Stop at the line that contains "Económica. Ex magistrado de cámara en lo". Until then, set down each line of the records exactly, beginning with the first, and skip pictures.

Stored items from a collection:
*** Begin section ***

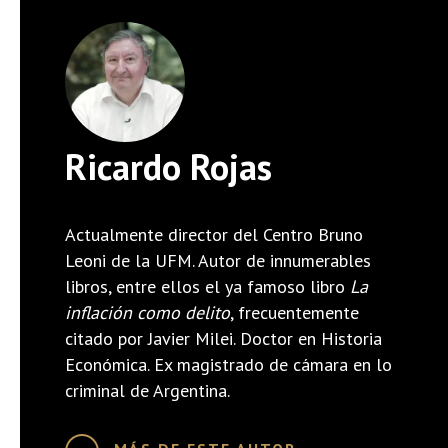
Ricardo Rojas
Actualmente director del Centro Bruno
Leoni de la UFM. Autor de innumerables
libros, entre ellos el ya famoso libro
La
inflación como delito
, frecuentemente
citado por Javier Milei. Doctor en Historia
Económica. Ex magistrado de cámara en lo
criminal de Argentina.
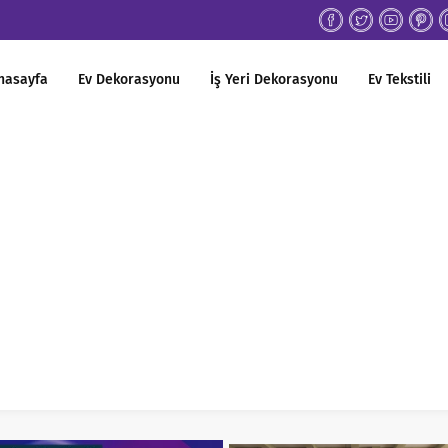
nasayfa
Ev Dekorasyonu
İş Yeri Dekorasyonu
Ev Tekstili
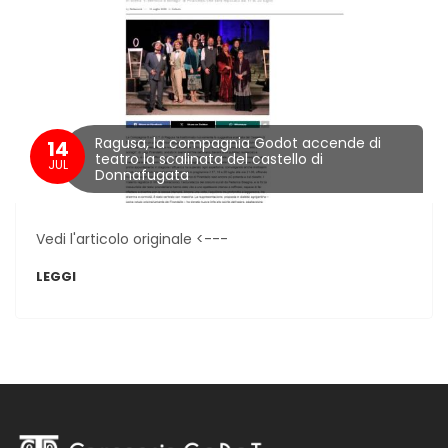
Ragusa, la compagnia Godot accende di
14
teatro la scalinata del castello di
JUL
Donnafugata
Vedi l'articolo originale <---
LEGGI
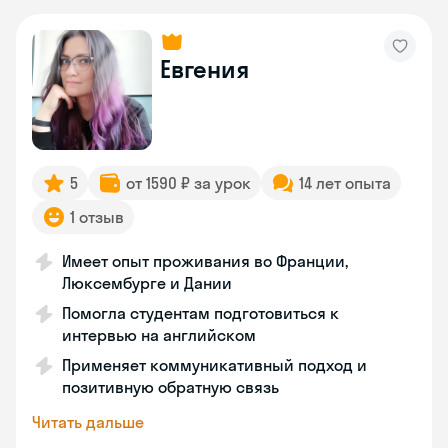
Евгения
5
от 1590 ₽ за урок
14 лет опыта
1 отзыв
Имеет опыт проживания во Франции,
Люксембурге и Дании
Помогла студентам подготовиться к
интервью на английском
Применяет коммуникативный подход и
позитивную обратную связь
Читать дальше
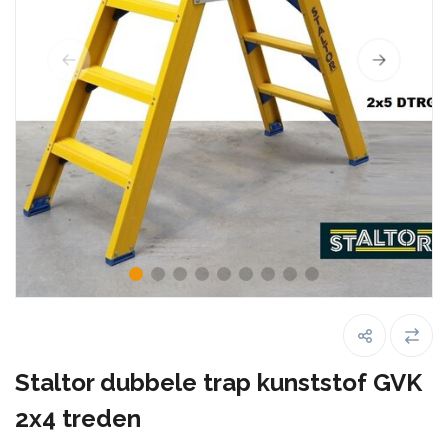
Staltor dubbele trap kunststof GVK
2x4 treden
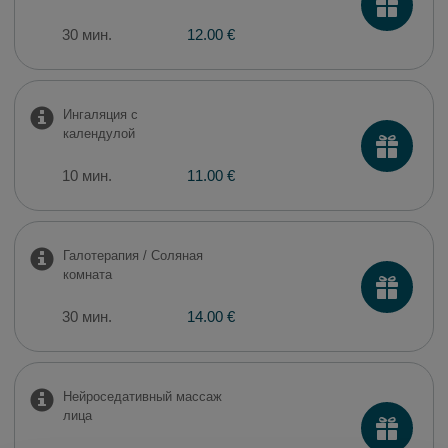
30 мин.
12.00 €
Ингаляция с
календулой
10 мин.
11.00 €
Галотерапия / Соляная
комната
30 мин.
14.00 €
Нейроседативный массаж
лица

*** End section ***

Answer below:
Ricardo Rojas
Actualmente director del Centro Bruno
Leoni de la UFM. Autor de innumerables
libros, entre ellos el ya famoso libro
La
inflación como delito
, frecuentemente
citado por Javier Milei. Doctor en Historia
Económica. Ex magistrado de cámara en lo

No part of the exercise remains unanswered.